__EXERCISE REQUIREMENTS__. According to the NSAID quality improvement plan, how many QOF points are awarded for sharing the activity at network meetings?

__SOURCE TEXT__.
#####

Torridge Health QOF 2019 Network Quality Improvement activity for NSAIDs

1. Introduction
2. Detailed contractor guidance from NHS England
3. Methodology for collecting practice information and clinical references
4. Baseline Results for shared meeting
5. Discussion and actions to try and improve our prescribing safety
6. Reference information
7. Notes for reporting template, to complete at end of cycle

1. Introduction

In the 2019 GP contract, as part of QOF and worth a total of 37 points, we are required to take part in quality improvement activity (27 points) which is shared at network meetings (10 points) to allow collection of results, agreed actions and then re-audit to assess impact. The area of focus will change each year. This year we are to be looking at End of Life Care and prescribing related to NSAIDs, Valproate and Lithium. This is the Torridge Health plan for NSAIDs

2. Detailed contractor guidance from NHS England

Safe prescribing of NSAIDs is a potentially large topic. To ensure focus, we need to ensure we are attending to our core requirements as outlined in national guidance.

NHS England GMS contract guidance 2019

https://www.england.nhs.uk/wp-content/uploads/2019/05/gms-contract-qof-guidance-april-2019.pdf

Pages 96 to 106, some information copied below.

QOF indicators

• The contractor can demonstrate continuous quality improvement activity focused upon prescribing safety as specified in the QOF guidance. QI001
• The contractor has participated in network activity to regularly share and discuss learning from quality improvement activity as specified in the QOF guidance. This would usually include participating in a minimum of two peer review meetings. QI002

Aim is 

• to reduce the rate of potentially hazardous prescribing, with a focus upon the safer use of non-steroidal anti-inflammatory drugs (NSAIDs) in patients at significant risk of complications such as gastro-intestinal bleeding.
• Improve collaboration between practices, networks and community pharmacists to share learning and improve systems to reduce harm and improve safety.

Practices will need to:

1. Evaluate the current quality of their prescribing safety and identify areas for improvement – this would usually include a baseline assessment of current prescribing (QI001)
2. Identify quality improvement activities and set improvement goals to improve performance in the three identified areas – see below (QI001) [NSAIDS, valproate, Lithium]
3. Implement the improvement plan (QI001)

#####

(Plain-text sources for documents)

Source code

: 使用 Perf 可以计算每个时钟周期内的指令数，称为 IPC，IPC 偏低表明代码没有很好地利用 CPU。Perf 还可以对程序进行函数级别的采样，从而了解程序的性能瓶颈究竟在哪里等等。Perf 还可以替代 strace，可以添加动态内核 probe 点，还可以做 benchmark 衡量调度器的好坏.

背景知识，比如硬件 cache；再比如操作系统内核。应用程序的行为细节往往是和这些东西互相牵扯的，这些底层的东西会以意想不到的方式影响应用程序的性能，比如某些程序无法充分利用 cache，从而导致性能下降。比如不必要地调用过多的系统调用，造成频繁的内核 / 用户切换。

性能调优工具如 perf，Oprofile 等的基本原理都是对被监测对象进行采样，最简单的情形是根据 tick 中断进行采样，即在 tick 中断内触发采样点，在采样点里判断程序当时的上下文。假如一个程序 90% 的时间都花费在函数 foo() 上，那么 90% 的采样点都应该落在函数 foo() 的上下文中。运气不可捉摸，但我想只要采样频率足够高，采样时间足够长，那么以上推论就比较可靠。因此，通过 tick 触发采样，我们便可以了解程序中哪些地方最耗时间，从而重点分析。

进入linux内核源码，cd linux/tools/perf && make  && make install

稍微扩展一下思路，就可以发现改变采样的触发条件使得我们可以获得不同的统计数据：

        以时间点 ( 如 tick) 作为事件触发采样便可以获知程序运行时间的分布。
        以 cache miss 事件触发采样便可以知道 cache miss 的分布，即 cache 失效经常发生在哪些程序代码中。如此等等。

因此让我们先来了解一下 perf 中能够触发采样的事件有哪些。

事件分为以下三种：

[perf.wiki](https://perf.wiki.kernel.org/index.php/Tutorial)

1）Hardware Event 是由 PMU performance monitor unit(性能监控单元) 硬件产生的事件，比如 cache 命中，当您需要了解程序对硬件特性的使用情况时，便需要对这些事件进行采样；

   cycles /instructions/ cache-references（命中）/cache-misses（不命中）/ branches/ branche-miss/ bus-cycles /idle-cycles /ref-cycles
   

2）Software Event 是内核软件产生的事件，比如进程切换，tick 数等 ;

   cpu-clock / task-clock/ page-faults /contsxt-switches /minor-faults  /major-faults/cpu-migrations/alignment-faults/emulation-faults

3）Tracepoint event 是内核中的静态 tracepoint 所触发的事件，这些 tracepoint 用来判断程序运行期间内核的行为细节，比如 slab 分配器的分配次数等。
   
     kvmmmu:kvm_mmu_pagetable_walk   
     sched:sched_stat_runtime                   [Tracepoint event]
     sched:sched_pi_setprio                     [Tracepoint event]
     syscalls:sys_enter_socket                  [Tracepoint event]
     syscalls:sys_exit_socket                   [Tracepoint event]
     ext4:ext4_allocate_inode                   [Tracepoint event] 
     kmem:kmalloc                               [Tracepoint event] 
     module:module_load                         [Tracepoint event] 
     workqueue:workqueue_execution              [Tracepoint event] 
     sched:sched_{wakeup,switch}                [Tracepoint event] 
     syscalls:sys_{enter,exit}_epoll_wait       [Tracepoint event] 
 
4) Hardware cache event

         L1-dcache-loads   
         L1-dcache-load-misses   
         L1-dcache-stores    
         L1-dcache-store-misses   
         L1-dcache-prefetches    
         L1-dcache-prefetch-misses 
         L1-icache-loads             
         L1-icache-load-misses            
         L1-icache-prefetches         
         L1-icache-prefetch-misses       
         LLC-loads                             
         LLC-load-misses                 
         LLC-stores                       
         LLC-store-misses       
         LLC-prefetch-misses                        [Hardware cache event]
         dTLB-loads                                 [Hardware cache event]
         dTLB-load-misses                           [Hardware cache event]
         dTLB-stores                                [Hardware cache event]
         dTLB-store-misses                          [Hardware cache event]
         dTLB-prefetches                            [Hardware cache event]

#####

__RESPONSE TO THE TASK__. 10 points.